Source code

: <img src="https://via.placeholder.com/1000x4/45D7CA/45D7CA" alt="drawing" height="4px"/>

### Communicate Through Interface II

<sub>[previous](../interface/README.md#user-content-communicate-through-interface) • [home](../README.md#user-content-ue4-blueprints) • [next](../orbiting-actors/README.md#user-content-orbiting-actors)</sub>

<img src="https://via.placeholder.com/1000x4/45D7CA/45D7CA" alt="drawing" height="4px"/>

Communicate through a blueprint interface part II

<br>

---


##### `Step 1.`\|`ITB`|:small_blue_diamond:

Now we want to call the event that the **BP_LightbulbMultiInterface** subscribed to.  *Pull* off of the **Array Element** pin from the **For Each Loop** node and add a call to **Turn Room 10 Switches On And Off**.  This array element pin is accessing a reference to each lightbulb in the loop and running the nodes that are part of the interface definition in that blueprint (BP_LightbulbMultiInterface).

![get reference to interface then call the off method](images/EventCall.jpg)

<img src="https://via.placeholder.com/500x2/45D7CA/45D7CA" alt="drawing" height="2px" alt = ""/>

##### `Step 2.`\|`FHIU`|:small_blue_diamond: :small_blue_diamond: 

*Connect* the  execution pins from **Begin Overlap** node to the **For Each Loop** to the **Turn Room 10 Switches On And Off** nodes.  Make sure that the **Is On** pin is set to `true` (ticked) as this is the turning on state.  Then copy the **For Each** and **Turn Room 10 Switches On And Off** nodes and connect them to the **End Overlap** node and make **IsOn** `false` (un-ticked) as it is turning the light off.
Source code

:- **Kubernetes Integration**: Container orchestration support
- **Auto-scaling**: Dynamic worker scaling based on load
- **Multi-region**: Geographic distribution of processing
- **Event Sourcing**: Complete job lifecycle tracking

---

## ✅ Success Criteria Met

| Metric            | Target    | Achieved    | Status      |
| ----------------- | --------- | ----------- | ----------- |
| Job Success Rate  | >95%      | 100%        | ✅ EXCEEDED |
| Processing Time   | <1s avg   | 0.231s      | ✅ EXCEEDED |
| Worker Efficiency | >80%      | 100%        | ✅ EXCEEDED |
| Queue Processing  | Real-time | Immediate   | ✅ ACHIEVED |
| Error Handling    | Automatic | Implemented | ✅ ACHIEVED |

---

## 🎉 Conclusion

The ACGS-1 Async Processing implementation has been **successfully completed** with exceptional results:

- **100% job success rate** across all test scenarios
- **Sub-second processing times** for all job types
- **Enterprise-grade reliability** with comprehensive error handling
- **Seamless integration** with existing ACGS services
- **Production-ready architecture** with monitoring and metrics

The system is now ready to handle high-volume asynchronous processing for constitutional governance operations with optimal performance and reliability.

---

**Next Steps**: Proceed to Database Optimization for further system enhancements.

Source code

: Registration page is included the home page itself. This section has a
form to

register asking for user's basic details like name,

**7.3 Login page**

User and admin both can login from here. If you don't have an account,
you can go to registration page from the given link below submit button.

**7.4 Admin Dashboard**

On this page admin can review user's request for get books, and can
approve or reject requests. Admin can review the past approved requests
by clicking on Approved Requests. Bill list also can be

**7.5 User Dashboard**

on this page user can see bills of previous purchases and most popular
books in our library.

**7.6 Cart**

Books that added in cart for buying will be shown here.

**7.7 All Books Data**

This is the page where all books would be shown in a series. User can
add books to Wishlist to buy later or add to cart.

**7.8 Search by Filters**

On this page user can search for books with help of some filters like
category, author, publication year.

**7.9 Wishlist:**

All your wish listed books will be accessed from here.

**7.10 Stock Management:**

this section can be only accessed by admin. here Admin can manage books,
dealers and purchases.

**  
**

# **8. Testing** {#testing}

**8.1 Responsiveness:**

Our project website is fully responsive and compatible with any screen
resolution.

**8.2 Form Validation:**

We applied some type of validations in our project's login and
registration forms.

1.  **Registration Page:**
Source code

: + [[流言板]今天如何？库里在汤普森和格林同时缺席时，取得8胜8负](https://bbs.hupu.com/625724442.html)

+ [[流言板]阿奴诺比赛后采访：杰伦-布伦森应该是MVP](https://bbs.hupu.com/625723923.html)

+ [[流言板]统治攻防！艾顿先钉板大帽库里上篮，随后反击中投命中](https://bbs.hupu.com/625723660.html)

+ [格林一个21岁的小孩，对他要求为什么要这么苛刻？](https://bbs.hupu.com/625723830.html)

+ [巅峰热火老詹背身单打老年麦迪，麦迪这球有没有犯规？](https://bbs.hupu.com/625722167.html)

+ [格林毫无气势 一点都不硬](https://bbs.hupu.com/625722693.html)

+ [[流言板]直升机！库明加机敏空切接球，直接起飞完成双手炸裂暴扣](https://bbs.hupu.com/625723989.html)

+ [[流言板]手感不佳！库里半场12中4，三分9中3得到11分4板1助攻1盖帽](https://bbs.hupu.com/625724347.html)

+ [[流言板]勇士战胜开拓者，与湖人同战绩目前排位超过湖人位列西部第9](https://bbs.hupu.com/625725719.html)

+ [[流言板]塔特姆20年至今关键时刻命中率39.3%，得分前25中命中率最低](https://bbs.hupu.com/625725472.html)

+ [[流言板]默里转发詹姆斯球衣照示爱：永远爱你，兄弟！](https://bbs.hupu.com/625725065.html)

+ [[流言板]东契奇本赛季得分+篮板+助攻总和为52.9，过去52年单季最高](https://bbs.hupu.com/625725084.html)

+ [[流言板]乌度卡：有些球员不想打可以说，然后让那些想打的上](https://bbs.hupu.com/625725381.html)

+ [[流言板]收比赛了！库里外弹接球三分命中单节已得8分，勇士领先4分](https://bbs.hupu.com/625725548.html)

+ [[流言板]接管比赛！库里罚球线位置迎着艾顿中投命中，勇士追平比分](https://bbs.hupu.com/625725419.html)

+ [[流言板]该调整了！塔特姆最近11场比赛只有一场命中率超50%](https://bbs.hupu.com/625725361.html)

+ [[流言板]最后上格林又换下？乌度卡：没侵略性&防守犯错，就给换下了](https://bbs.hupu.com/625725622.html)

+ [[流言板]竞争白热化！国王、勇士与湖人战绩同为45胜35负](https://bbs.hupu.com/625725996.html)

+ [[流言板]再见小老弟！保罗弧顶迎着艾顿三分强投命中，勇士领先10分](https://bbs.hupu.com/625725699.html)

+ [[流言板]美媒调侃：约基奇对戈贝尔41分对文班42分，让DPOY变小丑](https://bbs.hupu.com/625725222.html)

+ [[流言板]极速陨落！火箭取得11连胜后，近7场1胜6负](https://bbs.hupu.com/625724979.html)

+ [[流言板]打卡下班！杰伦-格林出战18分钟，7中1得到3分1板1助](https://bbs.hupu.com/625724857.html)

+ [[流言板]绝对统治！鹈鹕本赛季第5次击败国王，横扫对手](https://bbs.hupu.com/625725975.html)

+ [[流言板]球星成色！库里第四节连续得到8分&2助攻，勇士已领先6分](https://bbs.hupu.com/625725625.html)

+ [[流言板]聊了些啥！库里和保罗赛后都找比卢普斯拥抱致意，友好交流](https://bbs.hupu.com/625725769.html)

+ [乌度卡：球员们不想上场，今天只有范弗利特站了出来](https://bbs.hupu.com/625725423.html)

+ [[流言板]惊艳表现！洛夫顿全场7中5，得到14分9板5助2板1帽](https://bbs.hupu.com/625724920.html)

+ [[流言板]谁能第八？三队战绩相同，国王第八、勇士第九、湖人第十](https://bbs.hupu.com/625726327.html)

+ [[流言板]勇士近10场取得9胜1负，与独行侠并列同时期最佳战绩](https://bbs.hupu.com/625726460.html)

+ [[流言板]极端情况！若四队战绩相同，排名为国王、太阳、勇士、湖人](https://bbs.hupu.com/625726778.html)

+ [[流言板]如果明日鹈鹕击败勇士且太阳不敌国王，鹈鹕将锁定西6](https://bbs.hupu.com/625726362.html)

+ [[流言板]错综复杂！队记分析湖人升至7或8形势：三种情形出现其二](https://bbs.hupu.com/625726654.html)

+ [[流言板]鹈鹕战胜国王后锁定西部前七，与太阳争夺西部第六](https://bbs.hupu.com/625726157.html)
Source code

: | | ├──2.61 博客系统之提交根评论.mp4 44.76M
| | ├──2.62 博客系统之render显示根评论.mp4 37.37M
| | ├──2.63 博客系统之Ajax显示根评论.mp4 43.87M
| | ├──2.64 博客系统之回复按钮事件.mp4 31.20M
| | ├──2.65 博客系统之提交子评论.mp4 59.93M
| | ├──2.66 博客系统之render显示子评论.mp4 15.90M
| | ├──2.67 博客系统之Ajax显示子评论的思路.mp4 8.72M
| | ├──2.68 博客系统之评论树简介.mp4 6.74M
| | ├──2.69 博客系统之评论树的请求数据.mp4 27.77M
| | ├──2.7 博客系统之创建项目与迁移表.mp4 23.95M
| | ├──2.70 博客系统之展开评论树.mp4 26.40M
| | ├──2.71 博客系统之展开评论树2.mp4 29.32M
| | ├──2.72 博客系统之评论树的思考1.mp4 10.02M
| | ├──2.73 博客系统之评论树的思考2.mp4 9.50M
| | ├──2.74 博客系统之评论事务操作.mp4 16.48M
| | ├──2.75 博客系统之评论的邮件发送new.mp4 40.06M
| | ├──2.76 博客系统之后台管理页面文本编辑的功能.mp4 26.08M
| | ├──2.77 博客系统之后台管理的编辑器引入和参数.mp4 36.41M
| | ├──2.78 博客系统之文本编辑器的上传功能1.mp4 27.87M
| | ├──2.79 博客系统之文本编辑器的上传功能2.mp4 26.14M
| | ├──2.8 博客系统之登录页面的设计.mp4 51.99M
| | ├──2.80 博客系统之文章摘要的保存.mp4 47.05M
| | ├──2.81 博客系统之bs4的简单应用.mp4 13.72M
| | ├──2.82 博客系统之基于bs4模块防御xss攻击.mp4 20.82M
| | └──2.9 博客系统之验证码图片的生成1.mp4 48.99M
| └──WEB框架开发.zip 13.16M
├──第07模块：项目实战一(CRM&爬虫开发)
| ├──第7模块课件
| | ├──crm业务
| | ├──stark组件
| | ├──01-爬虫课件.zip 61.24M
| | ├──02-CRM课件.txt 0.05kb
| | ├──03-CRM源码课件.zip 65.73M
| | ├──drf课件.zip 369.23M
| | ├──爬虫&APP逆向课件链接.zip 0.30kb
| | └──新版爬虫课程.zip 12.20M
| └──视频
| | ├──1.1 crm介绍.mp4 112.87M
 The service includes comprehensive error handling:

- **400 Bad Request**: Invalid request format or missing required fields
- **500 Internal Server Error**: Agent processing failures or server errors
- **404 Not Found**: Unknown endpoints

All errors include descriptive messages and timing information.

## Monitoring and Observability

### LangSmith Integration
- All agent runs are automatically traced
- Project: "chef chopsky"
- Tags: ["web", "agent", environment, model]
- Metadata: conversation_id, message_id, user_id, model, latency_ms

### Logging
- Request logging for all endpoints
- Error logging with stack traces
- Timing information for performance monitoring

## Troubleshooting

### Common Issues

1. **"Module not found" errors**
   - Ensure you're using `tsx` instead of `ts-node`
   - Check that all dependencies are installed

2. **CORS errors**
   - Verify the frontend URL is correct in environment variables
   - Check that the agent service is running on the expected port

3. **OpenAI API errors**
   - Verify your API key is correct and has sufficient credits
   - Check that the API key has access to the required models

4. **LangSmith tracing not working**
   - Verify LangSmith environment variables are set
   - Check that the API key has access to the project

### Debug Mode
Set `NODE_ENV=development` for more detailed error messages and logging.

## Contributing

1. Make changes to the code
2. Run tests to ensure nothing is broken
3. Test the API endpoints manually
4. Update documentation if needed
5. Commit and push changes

-*-*-

### TASK ITEM
All that is wanted is the stretch of lines above from the one containing "## 🎉 Conclusion" through the one containing "books in our library.", duplicated exactly.

### RESULT OF THIS EXERCISE
## 🎉 Conclusion

The ACGS-1 Async Processing implementation has been **successfully completed** with exceptional results:

- **100% job success rate** across all test scenarios
- **Sub-second processing times** for all job types
- **Enterprise-grade reliability** with comprehensive error handling
- **Seamless integration** with existing ACGS services
- **Production-ready architecture** with monitoring and metrics

The system is now ready to handle high-volume asynchronous processing for constitutional governance operations with optimal performance and reliability.

---

**Next Steps**: Proceed to Database Optimization for further system enhancements.

Source code

: Registration page is included the home page itself. This section has a
form to

register asking for user's basic details like name,

**7.3 Login page**

User and admin both can login from here. If you don't have an account,
you can go to registration page from the given link below submit button.

**7.4 Admin Dashboard**

On this page admin can review user's request for get books, and can
approve or reject requests. Admin can review the past approved requests
by clicking on Approved Requests. Bill list also can be

**7.5 User Dashboard**

on this page user can see bills of previous purchases and most popular
books in our library.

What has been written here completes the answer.